HC Deb 15 December 1976 vol 922 cc1501-3
5. Sir John Gilmour

asked the Secretary of State for Scotland whether he is satisfied that the fishery protection vessels at present in use will be entirely satisfactory to give adequate protection in the waters round Scotland when fishing limits are extended.

The Under-Secretary of State for Scotland (Mr. Hugh D. Brown)

Yes, Sir.

Sir J. Gilmour

As some of the surveillance has to be done by very fast-flying aircraft, is it not necessary to have at least a number of fast boats to go to incidents which may be reported or given notice of by these aircraft?

Mr.
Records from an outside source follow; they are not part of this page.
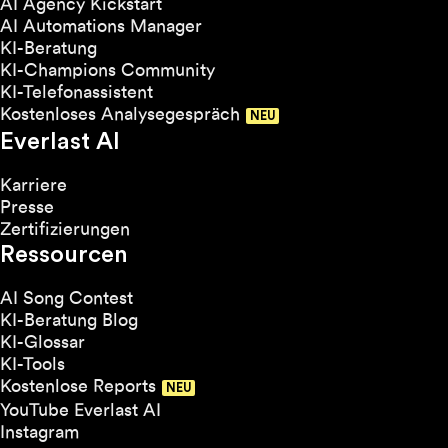
AI Agency Kickstart
AI Automations Manager
KI-Beratung
KI-Champions Community
KI-Telefonassistent
Kostenloses Analysegespräch
Everlast AI
Karriere
Presse
Zertifizierungen
Ressourcen
AI Song Contest
KI-Beratung Blog
KI-Glossar
KI-Tools
Kostenlose Reports
YouTube Everlast AI
Instagram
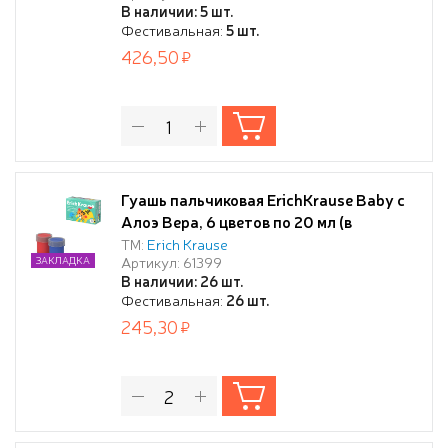
В наличии: 5 шт.
Фестивальная:
5 шт.
426,50
Гуашь пальчиковая ErichKrause Baby с
Алоэ Вера, 6 цветов по 20 мл (в
коробке)
ТМ:
Erich Krause
Артикул: 61399
ЗАКЛАДКА
В наличии: 26 шт.
Фестивальная:
26 шт.
245,30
Brown

Clearly, speed in getting to the scene of any particular problem can be important, but I think that in any society—and this applies to the sea as well—the best protection lies in abiding by the law, and the vast majority of the fishermen of all nations are law-abiding. But we have this matter under consideration. The fishery protection fleet is being extended, and the point made by the hon. Gentleman is one of those we shall keep in mind.

Mr. Grimond

Apart from the necessity for all sorts of new vessels for fishery protection, how many more helicopters are to be provided for this purpose?

Mr. Brown

Helicopters are part of a service which may be called into use from the Royal Navy, but there is no specific provision, other than the Nimrod aircraft, for air surveillance.

Mr. Robert Hughes

Did I understand my hon. Friend to say that he was satisfied with the number of vessels already in existence for this purpose? If so, can he explain how the big increase in area which will have to be patrolled by these vessels can be covered by the same number as at present?

Mr. Brown

The Question referred to existing vessels under my Department's control. As I have explained, there are additional vessels from the Ministry of Defence, and an increase is now being provided for. We believe that, in total, the number should be adequate.

Mr. Henderson

Will the hon. Gentleman confirm the facts stated to him in a letter from me about the recent incidents off Shetland between French and Scottish vessels, and accept the appreciation of my constituents and those involved for his prompt action in ordering the fishery protection cruiser "Westra" to the the scene? Will he make a statement on any further developments that have taken place in the last 24 hours and give our fishermen a categorical assurance that where protection is needed in such a situation it will be made available?

Mr. Brown

I appreciate the hon. Gentleman's compliment, which I think is the first I have ever had from him. I am sure that it was given in good faith. I am happy to be able to confirm that the "Westra" was sent very quickly, and he has rightly given credit for that. Investigations have taken place, and I can say that there has been no incident involving loss of or damage to the gear of Scottish vessels. The "Westra" found one French vessel towing on a course which might have caused damage to Scottish gear, but headed it off and explained the local fishing practices. We are keeping a continuous watch. The incident reported, of which there has been no confirmation, apparently happened some weeks ago, but we are not thinking of making any diplomatic representations to the French Government. War certainly has not broken out.

Mr. Younger

Does the hon. Gentleman agree that such a large increase in fishing limits as seems in prospect will transform the scale of the problem of policing those limits? Our fishermen will have to face tremendously difficult changes in their working pattern, and they expect the Government to stand up for their rights in the new limits and to be vocal in doing so.

Mr. Brown

I keep reassuring hon. Members on this matter. The pattern of fishing has not been finally determined. These matters are being considered with other member States of the EEC, who may well make some contribution to fishery protection in the Community "pond" as a whole. These detailed matters will be worked out following the review of the common fisheries policy.